"Wait a minute," said Moll abruptly. "Somehow I ain't as skeert as I wuz. You're shore they won't hang me? 'Ca'se I'd hate to be hung,—I'd hate to die that-away, Mister."
"They won't hang you, Moll,—take my word for it."
"Well, then," said she, bringing forward the hand she had been holding behind her back all the time; "here's the knife I done it with. It's his'n. He was braggin' last night about how many gullets he had slit with it,—I mean men's gullets. I wuz jest sort o' hangin' onto it in case I—but I don't believe I ever could a' done it. 'Tain't 'ca'se I'm afeared to die but they say a person that takes his own life is shore to go to hell—'ca'se he don't git no chance fer to repent. Take it, Mister."
She handed the big sheath-knife to the sheriff. Then she followed Rachel Carter out of the hut, apparently unconscious of the curious eyes that followed her. She passed close by the corpse. She looked down at the ghastly face and twisted body without the slightest trace of emotion,—neither dread nor repugnance nor interest beyond a curious narrowing of the eyes as of one searching for some sign of trickery on the part of a wily adversary. On the way out she stopped to pick up a wretched, almost toothless comb and some dishrags.
"I guess we better go down to the river," she said as they stepped out into the open. "'Tain't very fer, Mrs. Gwyn,—an' the water's cleaner. Hain't no danger of me tryin' to git away," she went on, with a feeble grin as her eyes swept the little clearing, revealing armed men in all directions. Her gaze rested for a moment on Martin Hawk, who was staring at her from his seat on a stump hard by.
"There's my pap over yonder," she said, with a scowl. "He's the one that ort to be strung up fer all this. He didn't do it,—but he's to blame, just the same. They ain't got him 'rested fer doin' it, have they? 'Ca'se he didn't. He'll tell you he's as innocent as a unborn child,—he allus does,—an' he is as fer as the killin' goes. But ef he'd done what wuz right hit never would 'a' happened. Thet's whut I got ag'inst him."
Rachel Carter was looking at the strange creature with an interest not far removed from pity. Despite the sullen, hang-dog expression she was a rather handsome girl; wild, untutored, almost untamed she was, and yet not without a certain diffidence that bespoke better qualities than appeared on the surface. She was tall and strongly built, with the long, swinging stride of the unhampered woods-woman. Her young shoulders and back were bent with the toil and drudgery of the life she led. Her eyes, in which lurked a never-absent gleam of pain, were dark, smouldering, deep set and so restless that one could not think of them as ever being closed in sleep.
The girl led the way down a narrow path to a little sand-bar.

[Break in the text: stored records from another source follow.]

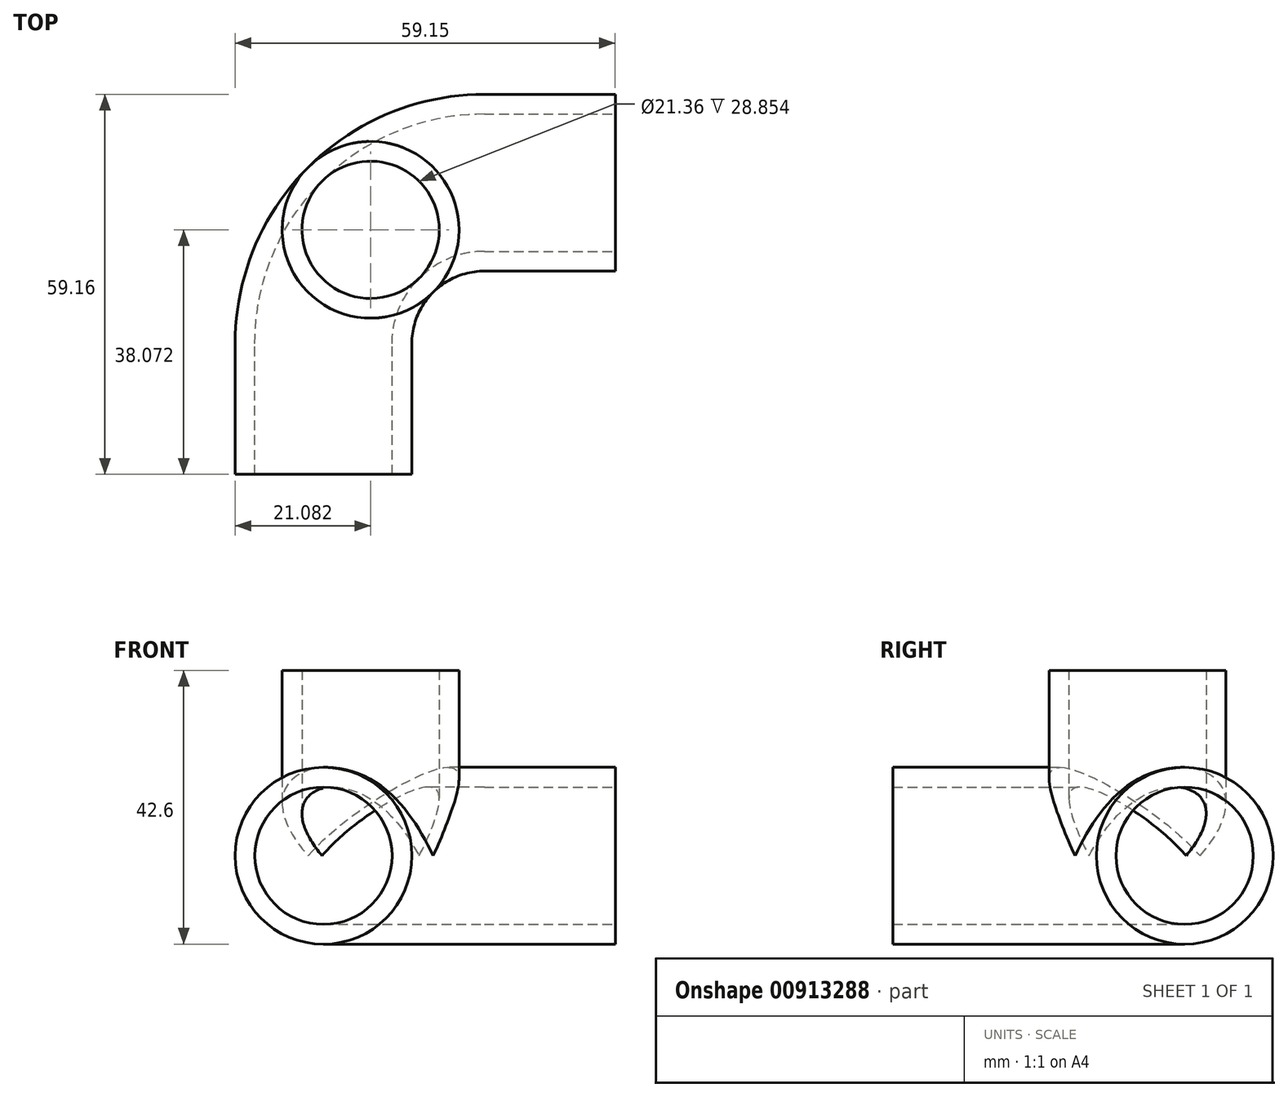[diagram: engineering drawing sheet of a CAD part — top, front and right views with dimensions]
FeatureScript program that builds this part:
annotation { "Feature Type Name" : "Feature", "Feature Type Description" : "" }
export const myFeature = defineFeature(function(context is Context, id is Id, definition is map)
    precondition{}
    {
        {
            var Q0;
            Q0=qCreatedBy(makeId("Front.planeOp"),FACE);
            cPlane(context, id + "F0", {"entities" : qUnion([Q0]), "cplaneType" : CPlaneType.OFFSET, "offset" : 31.65 * mm, "width" : 152.4 * mm, "height" : 152.4 * mm});
        }
        {
            var Q0;
            Q0=qCreatedBy(id+"F0.planeOp",FACE);
            var sketch = newSketch(context, id + "F1", { "sketchPlane" : qUnion([Q0])});
            skCircle(sketch, "E0", {"center": v(0, 0) * mm, "radius": 13.75 * mm});
            skCircle(sketch, "E1", {"center": v(0, 0) * mm, "radius": 10.68 * mm});
            skSolve(sketch);
        }
        {
            var Q0;
            Q0=qCreatedBy(makeId("Top.planeOp"),FACE);
            var sketch = newSketch(context, id + "F2", { "sketchPlane" : qUnion([Q0])});
            skPoint(sketch, "E2.0", {"position": v(0, -31.65) * mm});
            skLineSegment(sketch, "E3", {"start": v(0, -31.65) * mm, "end": v(0, -11.28) * mm});
            skLineSegment(sketch, "E4", {"start": v(25.03, 13.75) * mm, "end": v(45.4, 13.75) * mm});
            skPoint(sketch, "E5.visualSharp", {"position": v(0, 13.75) * mm});
            skArc(sketch, "E5.filletArc", {"start": v(25.03, 13.75) * mm, "mid": v(7.33, 6.42) * mm, "end": v(0, -11.28) * mm});
            skSolve(sketch);
        }
        {
            var Q0;
            Q0=makeQuery(id+"F1.imprint","IMPRINT",FACE,{"disambiguationData":[TD([[makeQuery(id+"F1.imprint","IMPRINT",EDGE,{"derivedFrom":sQuery(id+"F1.wireOp",EDGE,"E0")}),1.0]])]});
            var Q1;
            Q1=sQuery(id+"F2.wireOp",EDGE,"E5.filletArc");
            var Q2;
            Q2=sQuery(id+"F2.wireOp",EDGE,"E3");
            var Q3;
            Q3=sQuery(id+"F2.wireOp",EDGE,"E4");
            sweep(context, id + "F3", {"profiles" : qUnion([Q0]), "path" : qUnion([Q1, Q2, Q3])});
        }
        {
            var Q0;
            Q0=qCreatedBy(makeId("Top.planeOp"),FACE);
            var sketch = newSketch(context, id + "F4", { "sketchPlane" : qUnion([Q0])});
            skArc(sketch, "E6.0", {"start": v(25.03, 13.75) * mm, "mid": v(7.33, 6.42) * mm, "end": v(0, -11.28) * mm, "construction": true});
            skCircle(sketch, "E7", {"center": v(7.33, 6.42) * mm, "radius": 13.75 * mm});
            skCircle(sketch, "E8", {"center": v(7.33, 6.42) * mm, "radius": 10.68 * mm});
            skSolve(sketch);
        }
        {
            var Q0;
            Q0=makeQuery(id+"F4.imprint","IMPRINT",FACE,{"disambiguationData":[TD([[makeQuery(id+"F4.imprint","IMPRINT",EDGE,{"derivedFrom":sQuery(id+"F4.wireOp",EDGE,"E7")}),1.0]])]});
            extrude(context, id + "F5", {"entities" : qUnion([Q0]), "operationType" : NewBodyOperationType.ADD, "depth" : 28.85 * mm, "offsetDistance" : 25.4 * mm});
        }
        {
            var Q0;
            Q0=makeQuery(id+"F1.imprint","IMPRINT",FACE,{"disambiguationData":[TD([[makeQuery(id+"F1.imprint","IMPRINT",EDGE,{"derivedFrom":sQuery(id+"F1.wireOp",EDGE,"E1")}),1.0]])]});
            var Q1;
            Q1=sQuery(id+"F2.wireOp",EDGE,"E4");
            var Q2;
            Q2=sQuery(id+"F2.wireOp",EDGE,"E5.filletArc");
            var Q3;
            Q3=sQuery(id+"F2.wireOp",EDGE,"E3");
            sweep(context, id + "F6", {"operationType" : NewBodyOperationType.REMOVE, "profiles" : qUnion([Q0]), "path" : qUnion([Q1, Q2, Q3])});
        }
        {
            var Q0;
            Q0=makeQuery(id+"F4.imprint","IMPRINT",FACE,{"disambiguationData":[TD([[makeQuery(id+"F4.imprint","IMPRINT",EDGE,{"derivedFrom":sQuery(id+"F4.wireOp",EDGE,"E8")}),1.0]])]});
            extrude(context, id + "F7", {"entities" : qUnion([Q0]), "operationType" : NewBodyOperationType.REMOVE, "depth" : 25.4 * mm, "offsetDistance" : 25.4 * mm});
        }
    });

"I go in swimmin' here every day, 'cept when it's froze over," she volunteered dully. "Hain't you skeert at the sight o' blood, ma'am? Some people air. We wuz figgerin' on whuther we'd dig a grave fer him or jest pull out yonder into the current an' drop him over. Pap said we had to git rid of him 'fore anybody come around. 'Nen the dogs begin to bark an' he thought mebby it wuz Mr. Lapelle, so he—say, you mustn't get Mr. Lapelle mixed up in this. He—"
"I know all about Mr. Lapelle, Moll," interrupted the older woman.